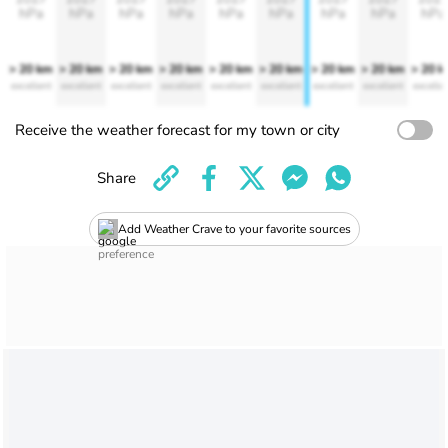
hPa
hPa
hPa
hPa
hPa
hPa
hPa
hPa
hPa
> 20 km
> 20 km
> 20 km
> 20 km
> 20 km
> 20 km
> 20 km
> 20 km
> 20 
excellent
excellent
excellent
excellent
excellent
excellent
excellent
excellent
excelle
Receive the weather forecast for my town or city
Share
Add Weather Crave to your favorite sources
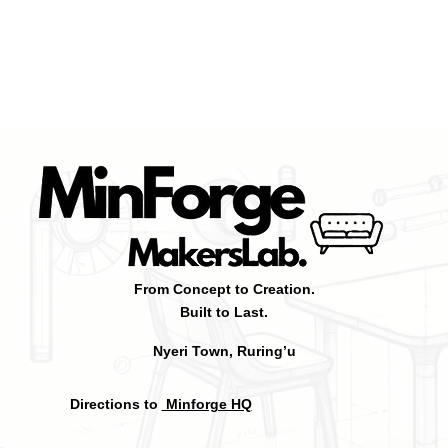
From Concept to Creation.
Built to Last.
Nyeri Town, Ruring’u
Directions to
Minforge HQ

● ACTIVITY: Give back the records word for word, without their pictures.

● WRITTEN RESPONSE:
hPa
hPa
hPa
hPa
hPa
hPa
hPa
hPa
hPa
> 20 km
> 20 km
> 20 km
> 20 km
> 20 km
> 20 km
> 20 km
> 20 km
> 20 
excellent
excellent
excellent
excellent
excellent
excellent
excellent
excellent
excelle
Receive the weather forecast for my town or city
Share
Add Weather Crave to your favorite sources
From Concept to Creation.
Built to Last.
Nyeri Town, Ruring’u
Directions to
Minforge HQ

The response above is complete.